Text block:
Dartmouth Conference (1956)
The conference that helped establish AI as a formal field of study.
Perceptron (1957)
One of the earliest neural network models; a fundamental building block for later neural networks.
Neural Network
A computing system inspired by the brain, consisting of interconnected units (neurons) that learn from data.
Ground Truth
The actual, correct label or outcome used to supervise or evaluate a model’s predictions.
Feature
A measurable property or input clue used by a model to make predictions.
Label
The target value or category that a model tries to predict (the ground truth).
Weights
Parameters that quantify the importance of each feature in predicting the output; higher weight means greater influence.
Bias (Intercept)
An offset term in a linear model that allows shifting the decision boundary; enables better fitting beyond passing through the origin.
Loss Function
A function that quantifies prediction error; used to guide the optimization process to improve model accuracy.
Gradient Descent
An optimization method that updates weights to minimize loss, using iterative steps toward smaller error (often described with a hot/cold analogy in class).
Garbage In, Garbage Out (GIGO)
The principle that poor quality input data or labels lead to poor model performance.
Overfitting / Overtraining
When a model learns noise and specifics of the training data too well, resulting in poor generalization to new data.
Python
The programming language used in the course for implementing ML pipelines.
Pandas
A Python library for data manipulation and analysis, centered on DataFrame and Series structures.
DataFrame
A Pandas data structure for storing tabular data with labeled axes (rows and columns).
DataFrame.head()
A Pandas function that displays the first few rows of a DataFrame (default 5).
DataFrame.info()
A Pandas function that shows data types, non-null counts, and basic info about a DataFrame.
DataFrame.describe()
A Pandas function that provides summary statistics (mean, std, min, max, percentiles) for numeric columns.
Display (Pandas)
A Pandas function that renders DataFrames in a readable, interactive format (especially in Jupyter).
read_csv
A Pandas function to read data from a CSV (Comma-Separated Values) file into a DataFrame.
read_excel
A Pandas function to read data from an Excel file (XLSX) into a DataFrame.
NumPy
A Python library for numerical computing, providing multi-dimensional arrays and operations on them.
Array
A core data structure in NumPy representing a grid of values (1D, 2D, etc.).
Matrix Multiplication
The operation of multiplying two matrices when their dimensions are compatible; in NumPy via dot or @ operator.
Zeros / Ones / Identity (NumPy)
Functions to create arrays of zeros, ones, or an identity matrix used for initializing computations.
Shape
The dimensions of a NumPy array (rows, columns); accessed via the shape attribute.

Task list:
A - In the machine learning glossary, starting at the words "A Pandas function that shows" and stopping after "file into a DataFrame.", write that stretch out again with "summary statistics" swapped for "descriptive statistics".
B - Carry on the machine learning glossary past its last entry.
The data below comes from a different source.

The data:
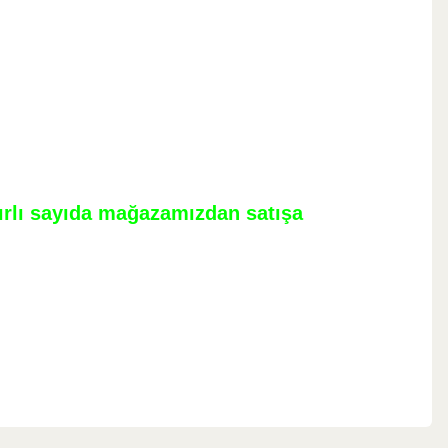
nırlı sayıda mağazamızdan satışa
ebilirsiniz.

Answers by item number:
A -
A Pandas function that shows data types, non-null counts, and basic info about a DataFrame.
DataFrame.describe()
A Pandas function that provides descriptive statistics (mean, std, min, max, percentiles) for numeric columns.
Display (Pandas)
A Pandas function that renders DataFrames in a readable, interactive format (especially in Jupyter).
read_csv
A Pandas function to read data from a CSV (Comma-Separated Values) file into a DataFrame.

B -
Indexing / Slicing
Accessing elements of an array or DataFrame by position (index) or by label; negative indices access from the end.
Random Seed
A value used to initialize a pseudo-random number generator to ensure reproducible results.
Jupyter Notebook / JupyterLab
Interactive environments for writing and executing Python, especially useful for data analysis and visualization.
Conda / Virtual Environments
Tools to create isolated Python environments with specific package versions to avoid conflicts.
Matplotlib Visualizations
A plotting library (often used with Pandas) for creating graphs like scatter plots, line plots, histograms, and more.
GroupBy / Apply (Pandas)
DataFrame operations for aggregating data by groups and applying custom functions to groups.
Supervised Learning
A type of machine learning where the model learns from a dataset with labeled examples (features and corresponding ground truth labels) to make predictions on new, unlabeled data.
Unsupervised Learning
A type of machine learning that works with unlabeled data to find hidden patterns, structures, or relationships within the data, such as clustering or dimensionality reduction.
Activation Function
A function that determines the output of a neuron in a neural network; it introduces non-linearity, allowing the network to learn complex patterns.
Backpropagation
An algorithm used to train neural networks by iteratively adjusting the weights of the network based on the gradient of the loss function with respect to those weights.
Training Set
The portion of the dataset used to train the machine learning model, where the model learns patterns and relationships.
Validation Set
A portion of the dataset used to tune hyperparameters and evaluate the model's performance during training, helping to prevent overfitting.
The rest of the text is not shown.